The diets ranged from 1,200 to 2,400 calories a day based on each individual's body mass index and gender, but everyone was asked to cut about 750 calories a day from what they normally ate. All the diets were low in saturated fat, the kind linked to heart disease and found in many fried or processed foods. Participants were asked to do 90 minutes a week of moderate exercise. They kept a food diary, and a Web-based program provided feedback on how close they had come to their goals. Individual and group counseling sessions were held over the two-year study.
"We were trying to focus on just those three nutrients -- fat, protein and carbohydrates -- and keep everything else, such as saturated fat and fiber, as consistent as possible," said Catherine M. Loria, project scientist at the National Heart, Lung and Blood Institute, which funded the research. "This shows people can just focus on counting calories. They have a lot of flexibility. It's a great finding."
The study refutes the notion that any one nutrient has a special power to accelerate weight loss, said Dr. Frank M. Sacks, lead author of the study and a professor of cardiovascular disease prevention at Harvard. "We used to think there could be a biological effect of certain diets. That is probably not true."

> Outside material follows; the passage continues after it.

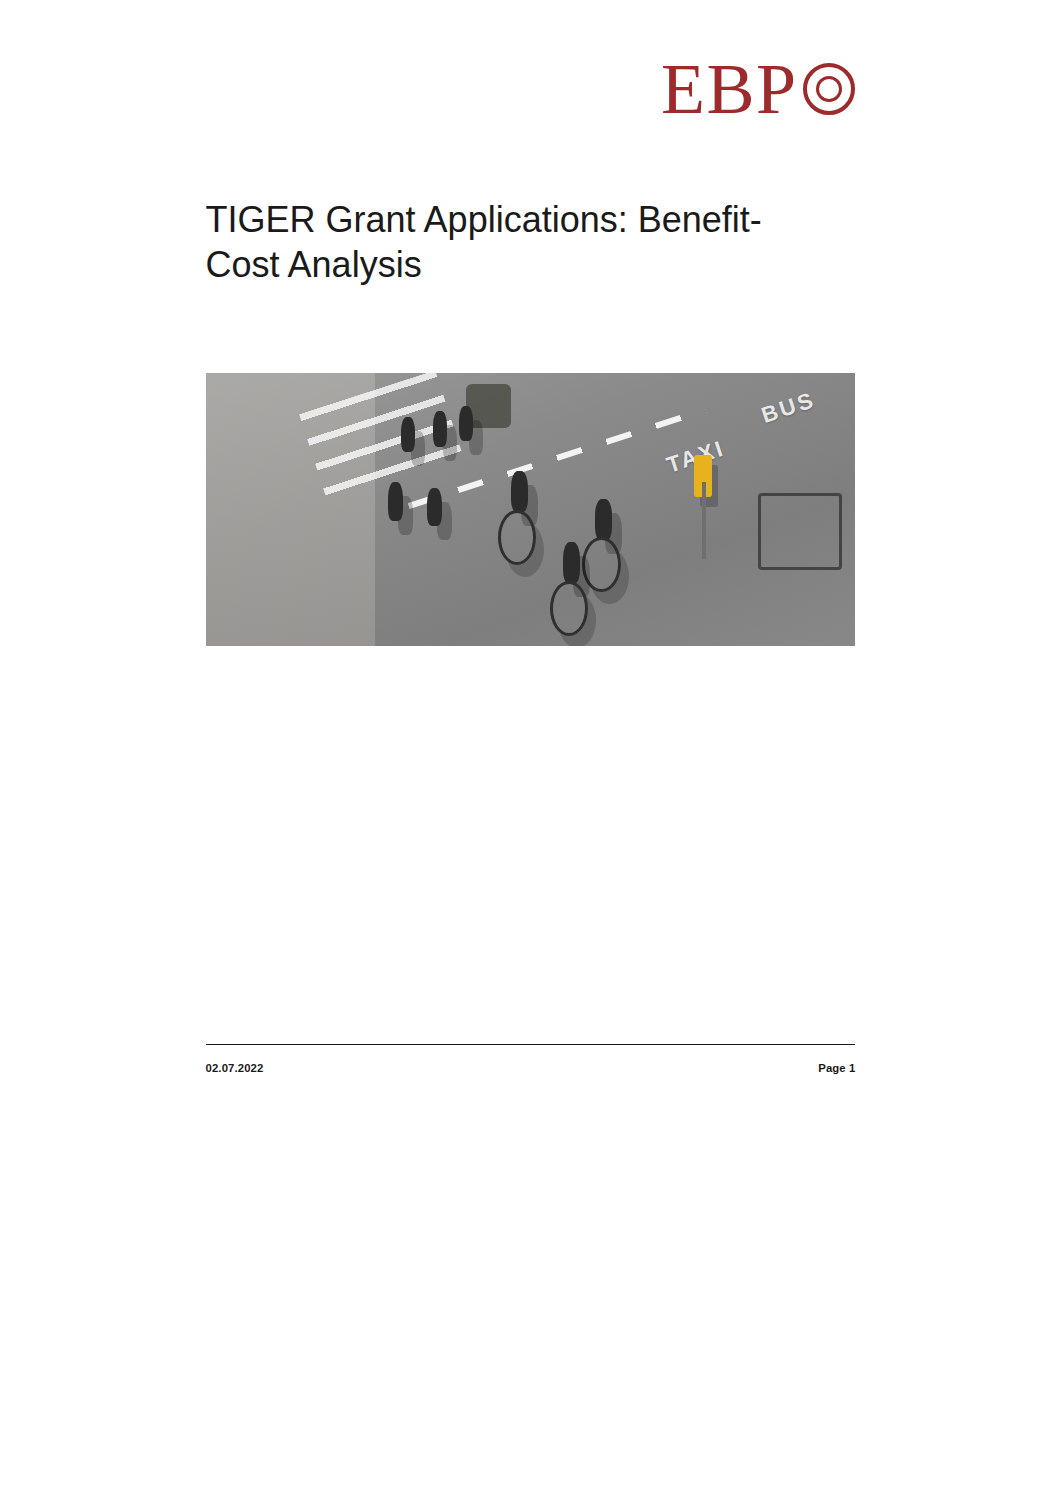EBP
TIGER Grant Applications: Benefit-Cost Analysis
BUS TAXI
02.07.2022 Page 1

There may be a strong behavioral effect in the success of a diet, however. The people who attended two-thirds or more of the counseling sessions over the two years lost an average of 22 pounds, compared with the average loss of 9 pounds.
The study was highly anticipated because previous research on diets over the last two decades has come to dramatically different conclusions.
"Some studies showed a very low-fat, strict vegetarian diet was best," Sacks said. "Others had Atkins diets doing better. So the question we had was, how do we reconcile all that?"
Many of the previous studies lasted six months or less, enrolled small numbers of people (usually women) and sometimes involved feeding participants prepared meals instead of allowing them to follow the diet on their own in real-life conditions, Gardner said.